Well, the BBC Radio 4 Gardeners’ Question Time (GQT) team did better than usual with how-to-grow-mistletoe question this week.
In the past (over several years) they’ve usually come up with the old nonsense of cutting nicks in thick, fissured bark, and covering with clay/muslin/string/whatever – instead of just squeezing out the seed and, er, sticking it on a young branch. The former system is the one in most gardening texts, and it doesn’t work. The latter method is the one the birds use, and it works just fine. But GQT usually get it wrong – don’t know why
This week they did better but, to be fair to them, they didn’t quite get the chance to talk in that much detail about methodologies – so maybe they would have done the same as usual (i.e given totally incorrect advice) if given more time.
The episode was an unusual one, set as if in Ambridge, the fictional base for the Radio 4’s The Archers, their long-running drama series. So whilst the questions were real, the questioners were all actors from the soap, and related to locations/themes in the soap. And so the mistletoe question related to the minor storyline from January time where gullible customers are sold dodgy mistletoe grow-kits (as opposed to decent mistletoe kits!) – some sold with optional ‘druidical services’ to help it grow.

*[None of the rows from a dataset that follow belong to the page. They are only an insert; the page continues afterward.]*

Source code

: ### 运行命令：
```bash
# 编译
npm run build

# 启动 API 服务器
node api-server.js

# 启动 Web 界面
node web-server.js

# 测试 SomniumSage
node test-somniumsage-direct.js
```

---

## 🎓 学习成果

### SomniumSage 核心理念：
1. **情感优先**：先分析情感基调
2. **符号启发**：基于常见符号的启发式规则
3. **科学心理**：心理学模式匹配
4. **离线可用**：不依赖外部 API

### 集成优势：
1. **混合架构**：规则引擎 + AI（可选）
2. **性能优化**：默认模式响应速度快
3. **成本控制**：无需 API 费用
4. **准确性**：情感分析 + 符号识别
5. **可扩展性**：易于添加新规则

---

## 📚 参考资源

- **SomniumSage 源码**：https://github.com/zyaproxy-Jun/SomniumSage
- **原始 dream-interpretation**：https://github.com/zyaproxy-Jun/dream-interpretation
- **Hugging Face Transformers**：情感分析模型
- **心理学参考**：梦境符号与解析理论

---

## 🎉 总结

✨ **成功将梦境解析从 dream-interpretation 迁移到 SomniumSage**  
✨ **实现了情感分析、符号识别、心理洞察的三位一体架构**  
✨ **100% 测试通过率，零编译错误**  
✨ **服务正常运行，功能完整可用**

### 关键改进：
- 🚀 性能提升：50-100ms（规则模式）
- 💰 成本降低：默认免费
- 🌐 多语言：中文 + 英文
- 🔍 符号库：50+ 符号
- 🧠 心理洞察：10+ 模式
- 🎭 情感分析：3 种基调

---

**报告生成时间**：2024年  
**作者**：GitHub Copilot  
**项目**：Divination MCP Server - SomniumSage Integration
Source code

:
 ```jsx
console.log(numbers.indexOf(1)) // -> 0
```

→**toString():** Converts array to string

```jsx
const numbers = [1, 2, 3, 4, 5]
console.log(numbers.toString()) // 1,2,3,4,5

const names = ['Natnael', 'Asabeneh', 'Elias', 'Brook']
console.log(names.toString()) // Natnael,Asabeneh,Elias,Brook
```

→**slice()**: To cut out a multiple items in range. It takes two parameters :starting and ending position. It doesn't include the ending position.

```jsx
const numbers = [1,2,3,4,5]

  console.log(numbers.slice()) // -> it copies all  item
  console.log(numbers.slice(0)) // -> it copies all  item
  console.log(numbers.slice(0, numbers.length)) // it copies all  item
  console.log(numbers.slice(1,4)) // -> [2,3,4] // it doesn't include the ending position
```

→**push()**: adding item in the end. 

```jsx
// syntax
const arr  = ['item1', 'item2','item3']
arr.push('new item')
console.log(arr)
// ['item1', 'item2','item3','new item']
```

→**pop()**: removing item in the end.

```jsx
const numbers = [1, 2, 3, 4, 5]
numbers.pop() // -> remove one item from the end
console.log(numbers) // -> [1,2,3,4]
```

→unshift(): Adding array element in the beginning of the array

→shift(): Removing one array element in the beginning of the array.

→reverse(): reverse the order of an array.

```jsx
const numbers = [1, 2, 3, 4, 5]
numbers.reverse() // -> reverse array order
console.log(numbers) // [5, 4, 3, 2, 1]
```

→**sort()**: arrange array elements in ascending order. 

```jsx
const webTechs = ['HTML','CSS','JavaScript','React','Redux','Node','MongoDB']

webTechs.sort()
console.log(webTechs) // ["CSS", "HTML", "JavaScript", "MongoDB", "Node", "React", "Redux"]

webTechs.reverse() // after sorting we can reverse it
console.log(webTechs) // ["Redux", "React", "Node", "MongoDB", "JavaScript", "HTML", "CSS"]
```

Our questioner was Vicky Tucker who had been advised, by the unscrupulous Grundies, to plant her berries in January, on the underside of a branch on an oak (she didn’t take up the robed druidic planting offer). Was this advice correct she asks?
Er, no, not entirely correct, comes the reply, from GQT’s Bob Flowerdew (he’s the one on the right of the pic). Discussion followed (can still be heard online for a few days here):
- Underside of branch is good, says Bob (and so do I, well done Bob).
- January not a good time says Bob (and so do I, well done again Bob, though he does add some nonsense about waiting until the berries lose their greyness, and turn white – whereas, in reality Bob (sorry Bob) they will have been pearlescent white since early December – colour isn’t a diagnostic feature by January. Was he tripped up by scriptwriters here?)
- Bob says ‘March. possibly April’ would be better. Not quite right Bob – February or March would be better, not April. By April the seeds have given up waiting and begun germinating within the berry – wiping them onto a host branch now risks damaging the emerging mistletoe shoots, so avoid April Bob, please…)
- Bob also says that a ‘key’ factor is that in nature mistletoe seeds pass through a bird’s gut and this ‘breaks down the seed coating and aids germination’. Maybe Bob, maybe. But hardly helpful unless you have a handy bird. And unlikely to be a ‘key’ factor as seeds germinate quite well without this (see previous point above). And Bob then ruins his claim entirely by saying that birds wipe the seeds from their beaks – in which case, Bob, they won’t be passing through their gut… Please be consistent Bob. (For the record, no the seeds aren’t helped by passing thru the gut, and yes some birds (mistle thrushes) swallow them and excrete them undigested, whilst others (blackcaps) wipe them off the beak, uneaten. Humans wipe them off their fingers, and it works just fine, no bird gut/digestion required at all).
- Re the choice of oak, Bob says, correctly, that this is a bad choice, and not a good host for mistletoe. He then goes off-piste again with a statement that the best host is the same species as the host that the seeds are from. Again, maybe, Bob, maybe. But there’s, er, no evidence for that, and plenty of evidence that this isn’t an important factor at all. Mistletoe seed from, say, a poplar tree will grow perfectly happily on apple, rowan, hawthorn etc etc. You just need to pick one of the susceptible species, not the exact same one. Propagating (geddit?) that old gardeners’ tale of host matching is scarcely helpful is it Bob?
So, not bad, GQT team, but you could still improve. I’d give it 5/10, and mark it ‘could do better, Bob’.